Credo che in questo genere il discorso si adatti un po’ a tutte le bands che hanno base in Italia. Il livello qualitativo medio dei gruppi si è alzato tantissimo rispetto a 10/15 anni fa ma purtroppo l’Italia rimane dal punto di vista delle strutture un territorio sempre un po’ ai margini. In Europa in generale c’è possibilità di agganciarsi a realtà professionali (mi riferisco a promoter, gruppi con cui condividere live e anche pubblico presente e ricettivo). In Italia spesso quello che una band riesce a fare rimane fine a se stesso perché non c’è lo stesso fermento e la stessa cultura musicale che è possibile trovare fuori. Basti pensare ai gruppi italiani che si sono imposti al di là dei nostri confini, lo hanno fatto investendo risorse e sforzi direttamente all’estero. Anche a livello logistico chi risiede in Europa centrale è meglio collegato rispetto a chi deve organizzarsi per pianificare delle date all’estero partendo dal centro Italia (o peggio ancora dal sud!). Devi sempre prima “raggiungere” il cuore del movimento e poi da lì muoverti. Chi è già in loco (in Germania, Belgio, UK, Danimarca, ecc) è già al centro di tutto.
Cosa è cambiato in questi anni nel vostro modo di comporre musica?

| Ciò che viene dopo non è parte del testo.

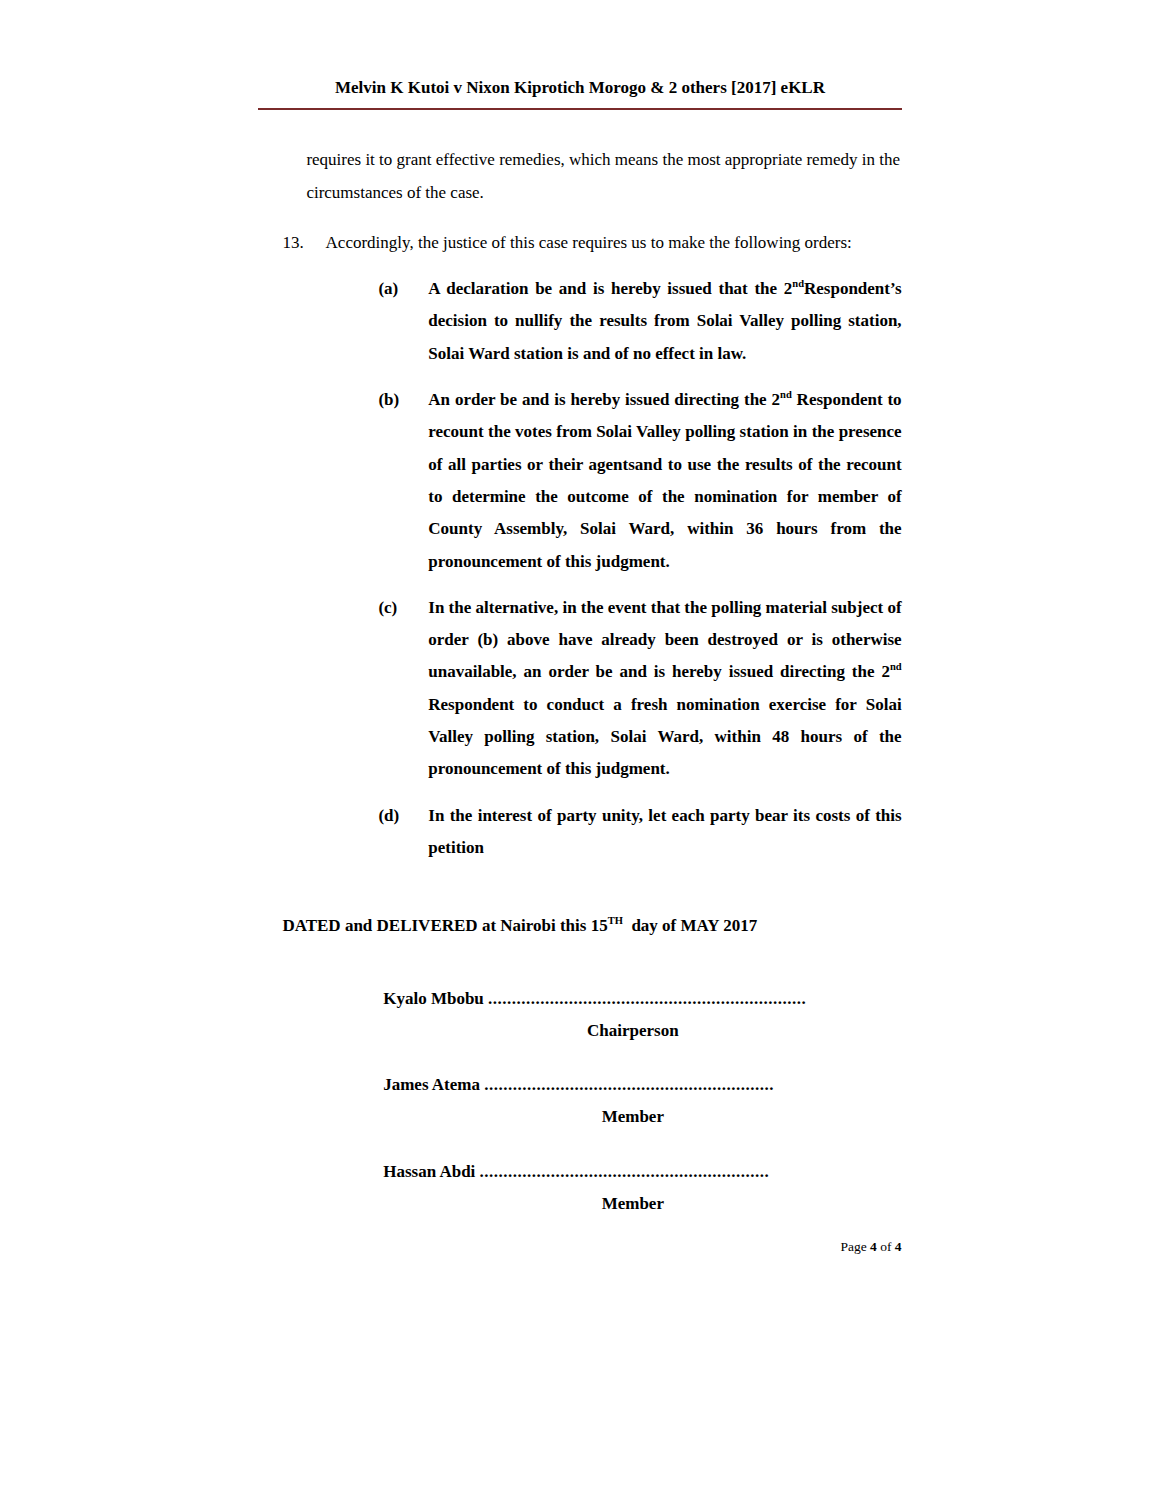Melvin K Kutoi v Nixon Kiprotich Morogo & 2 others [2017] eKLR
requires it to grant effective remedies, which means the most appropriate remedy in the circumstances of the case.
13. Accordingly, the justice of this case requires us to make the following orders:
(a) A declaration be and is hereby issued that the 2ndRespondent’s decision to nullify the results from Solai Valley polling station, Solai Ward station is and of no effect in law.
(b) An order be and is hereby issued directing the 2nd Respondent to recount the votes from Solai Valley polling station in the presence of all parties or their agentsand to use the results of the recount to determine the outcome of the nomination for member of County Assembly, Solai Ward, within 36 hours from the pronouncement of this judgment.
(c) In the alternative, in the event that the polling material subject of order (b) above have already been destroyed or is otherwise unavailable, an order be and is hereby issued directing the 2nd Respondent to conduct a fresh nomination exercise for Solai Valley polling station, Solai Ward, within 48 hours of the pronouncement of this judgment.
(d) In the interest of party unity, let each party bear its costs of this petition
DATED and DELIVERED at Nairobi this 15TH day of MAY 2017
Kyalo Mbobu ...................................................................
Chairperson
James Atema .............................................................
Member
Hassan Abdi .............................................................
Member
Page 4 of 4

Le idee sono sempre partite da Francesco e me, il grosso dei pezzi lo scriviamo e strutturiamo noi, poi con tutto il gruppo lavoriamo agli arrangiamenti (le cui modifiche a volte possono risultare anche sostanziali). Diciamo che è un metodo ormai consolidato anche perché scrivere in sala è una cosa che non siamo mai riusciti a fare. A volte ci abbiamo provato ma quello che ne usciva fuori sembrava una figata pazzesca in sala prove solo per via della botta degli ampli a manetta, poi riascoltato a casa suonava prevedibile o scontato.
Invece il vostro sound?
Beh sicuramente ha sempre avuto una chiara connotazione thrash, nel corso degli anni abbiamo cercato di arricchire il sound con influenze musicali “nuove” ma questo dipendeva anche dal contesto in cui sono stati scritti e prodotti certi album. Con il primo disco volevamo affermare la nostra appartenenza al genere con cui siamo cresciuti e il disco suona coerente e focalizzato. Nel secondo abbiamo voluto dimostrare che potevamo arricchire il sound anche con altri elementi non tipicamente “classici”. Con il terzo, “Whatever Comes”, abbiamo spinto ulteriormente nella direzione del cambiamento ma lo abbiamo fatto influenzati da un contesto che non funzionava più e da dinamiche di gruppo che si erano logorate portando poi la band a sciogliersi. Quando siamo tornati con l’EP “Dead Nation Army” ci siamo riappropriati di quello che era nostro riscoprendo anche il gusto di suonare thrash come i padri del genere ci hanno insegnato!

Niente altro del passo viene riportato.